The key event over the weekend was the G20 meeting in Germany. However, the message over trade policies was ambiguous. The financial ministers shrugged off comments over preventing protectionism as US President Donald Trump suggested reconsidering the global trade order. As noted in the communiqué, the G20 nations pledged to "working to strengthen the contribution of trade to our economies". Yet, the statement omitted the previous pledge to "avoid all forms of protectionism". French Finance Minister Michel Sapin indicated after the meeting that "there wasn't a G-20 disagreement, there was disagreement within the G20 between a country and all the others. This isn't a caricature, this is the reality of things". Meanwhile, Canadian finance minister Bill Morneau suggested that "Americans were doing what any new administration would do - they were looking at the language through their lens", which is "how can trade benefit the US?". Morneau added that "everyone else has the same lens, but every other country has the advantage of being at the previous meeting". Financial ministers would meet again in July.
We have relatively a light week ahead.

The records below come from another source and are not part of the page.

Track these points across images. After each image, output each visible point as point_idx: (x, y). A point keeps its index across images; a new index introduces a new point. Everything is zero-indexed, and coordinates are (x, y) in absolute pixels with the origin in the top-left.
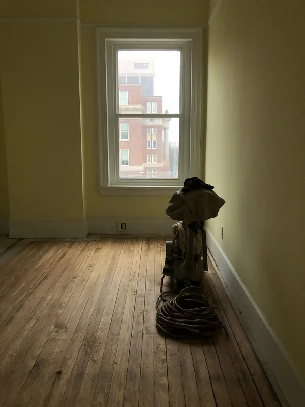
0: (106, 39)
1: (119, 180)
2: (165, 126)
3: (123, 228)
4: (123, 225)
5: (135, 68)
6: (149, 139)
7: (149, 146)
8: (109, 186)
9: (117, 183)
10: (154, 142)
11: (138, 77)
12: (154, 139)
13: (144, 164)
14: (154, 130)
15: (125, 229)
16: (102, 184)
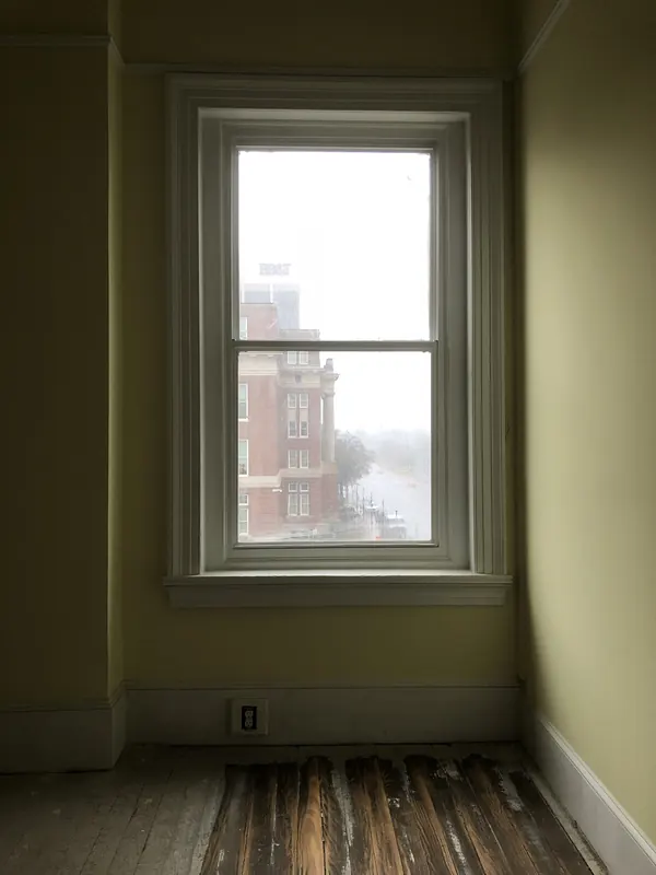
0: (203, 113)
1: (237, 554)
2: (327, 391)
3: (249, 723)
4: (249, 714)
5: (261, 273)
6: (292, 417)
7: (292, 433)
8: (203, 574)
9: (229, 560)
10: (304, 425)
11: (269, 293)
12: (304, 417)
13: (282, 471)
14: (303, 398)
15: (254, 727)
16: (176, 569)
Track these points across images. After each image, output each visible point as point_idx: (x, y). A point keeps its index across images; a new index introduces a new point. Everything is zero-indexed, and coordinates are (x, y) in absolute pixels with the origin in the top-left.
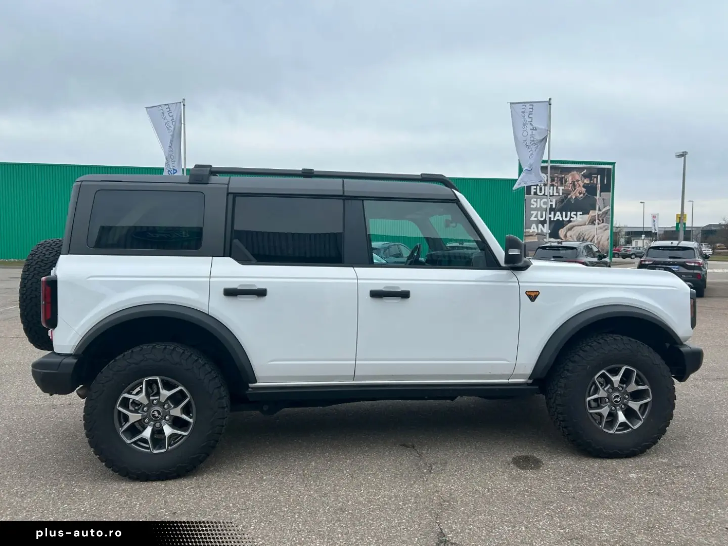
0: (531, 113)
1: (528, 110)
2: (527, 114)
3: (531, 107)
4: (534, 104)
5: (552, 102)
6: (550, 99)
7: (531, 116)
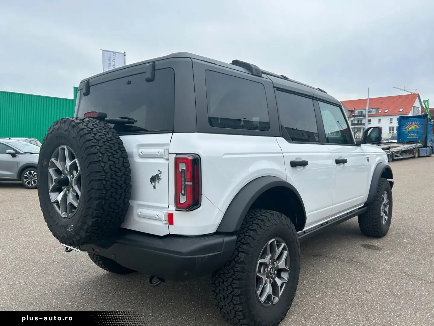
0: (114, 59)
1: (112, 57)
2: (112, 59)
3: (114, 55)
4: (116, 53)
5: (126, 54)
6: (125, 52)
7: (114, 61)
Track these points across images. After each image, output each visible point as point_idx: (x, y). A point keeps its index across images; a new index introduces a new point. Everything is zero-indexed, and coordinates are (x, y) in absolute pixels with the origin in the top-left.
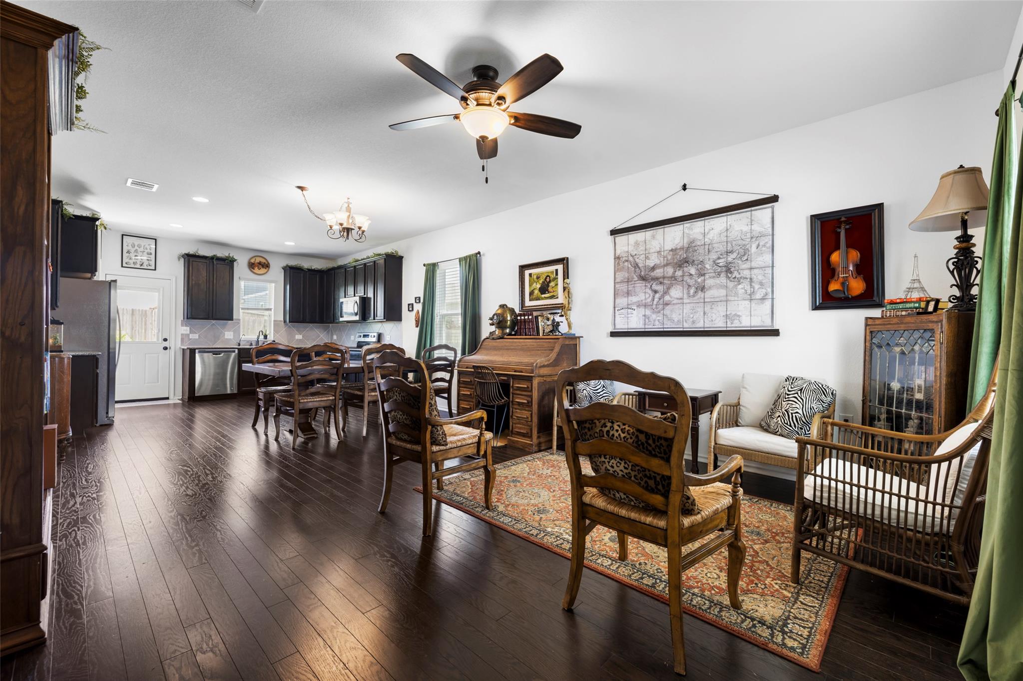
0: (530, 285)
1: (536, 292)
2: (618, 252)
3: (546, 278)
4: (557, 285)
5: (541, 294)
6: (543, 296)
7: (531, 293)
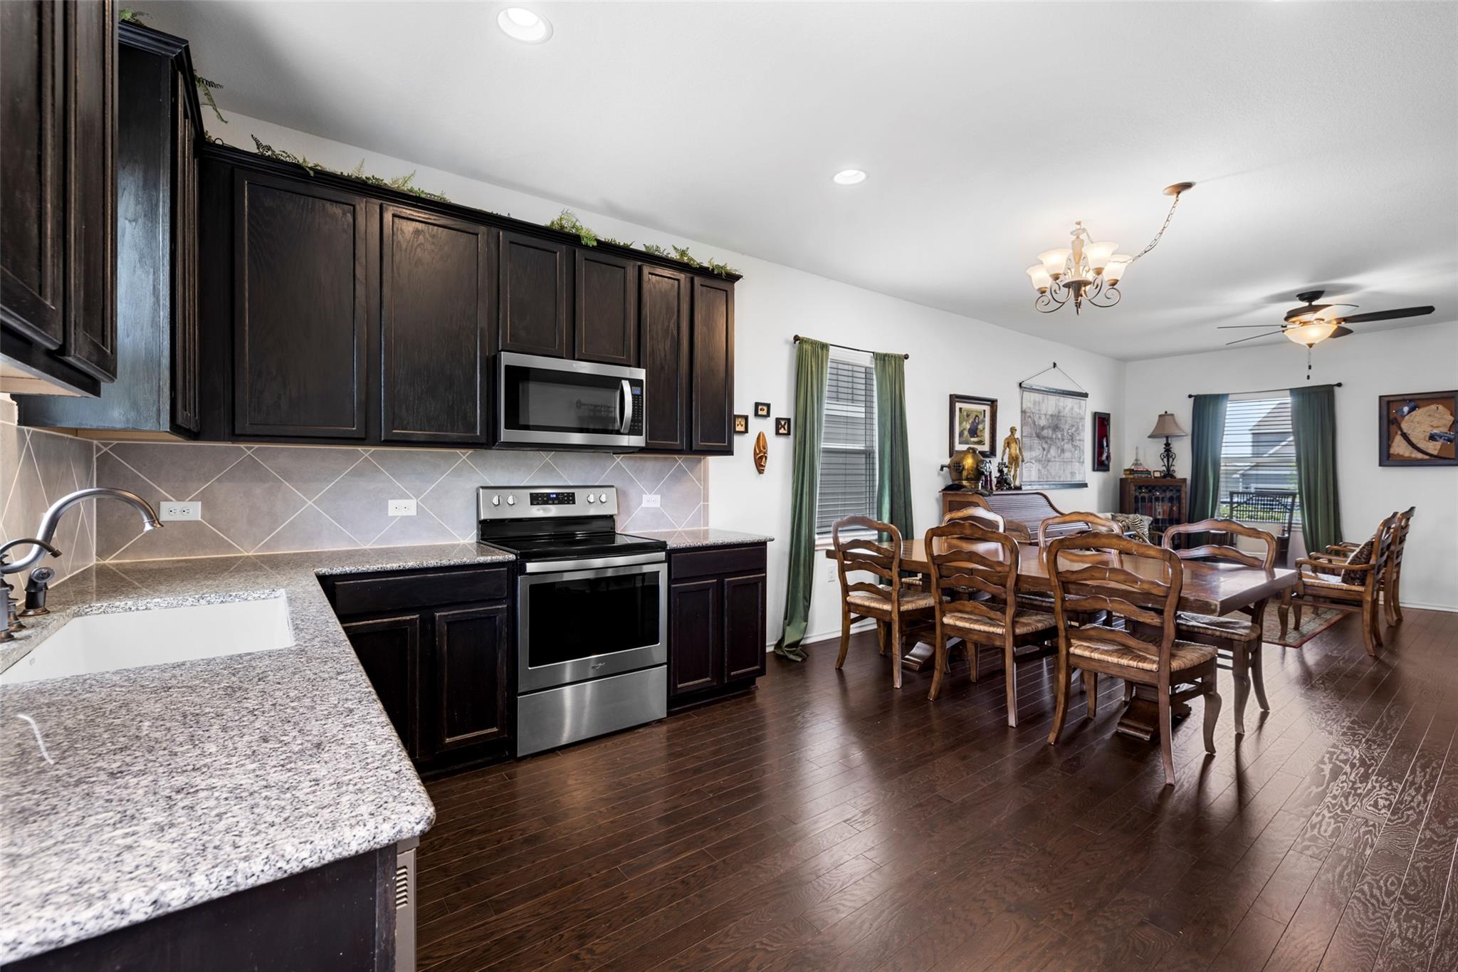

Starting with central banks, the RBNZ meeting would be held Thursday. It is widely anticipated that the OCR would stay unchanged at 1.75%. We expect policymakers also to maintain a neutral stance on the monetary policy outlook and forecast inflation to remain below target. RBA would release the minutes for its March meeting on Tuesday while BOJ would release the minutes for the January meeting on Wednesday. For the Fed, Chair Yellen, and presidents Dudley, George, Mester, Kashkari, Kaplan and Bullard would be delivering speeches later in the week. BoE Deputy Governor Broadbent would be speaking on Thursday.
On the dataflow, US release the January FHFA House Price Index and February existing home sales on Wednesday, followed by the February new home sales and the weekly jobless claims on Thursday. Friday comes the durable goods report for February. This is probably the most closely-watched indicator in the US this week. Headline orders probably grew +1.2% m/m, down from +2% in January. Excluding transportation, durable goods orders might have gained +0.7% m/m, compared with the flat reading in January. In the Eurozone, Markit's flash PMI readings would be due Friday. Ahead of it come Germany's Gfk consumer confidence survey and the French INSEE business confidence survey for March. In the UK, headline inflation, due Tuesday, probably rose to +2.1% y/y in February, from +1.8% a month ago. Core inflation might have also improved t +1.7% y/y, from +1.6% in January.
Commitments of Traders:
With the exception of natural gas, speculators were bearish over the energy complex in the week ended March 17. Net LENGTH for crude oil futures slumped -74 725 contracts from a week ago to 433 800. Net LENGTH of heating oil plunged -6 015 contracts to 31 331 while net LENGTH for gasoline decreased -3 852 contracts to 54 483. Net SHORT for natural gas contracted -18 656 contracts to 36 497 for the week.
Speculators were bearish over the precious metal complex last week. Net LENGTH for gold rose declined -27 647 contract to 106 038, while that for silver futures plummeted -10 575 contracts to 82 878. For PGMs, net LENGTH for platinum sank -8 452 contracts to 30 175 while that for palladium dropped -458 contracts to 16 578.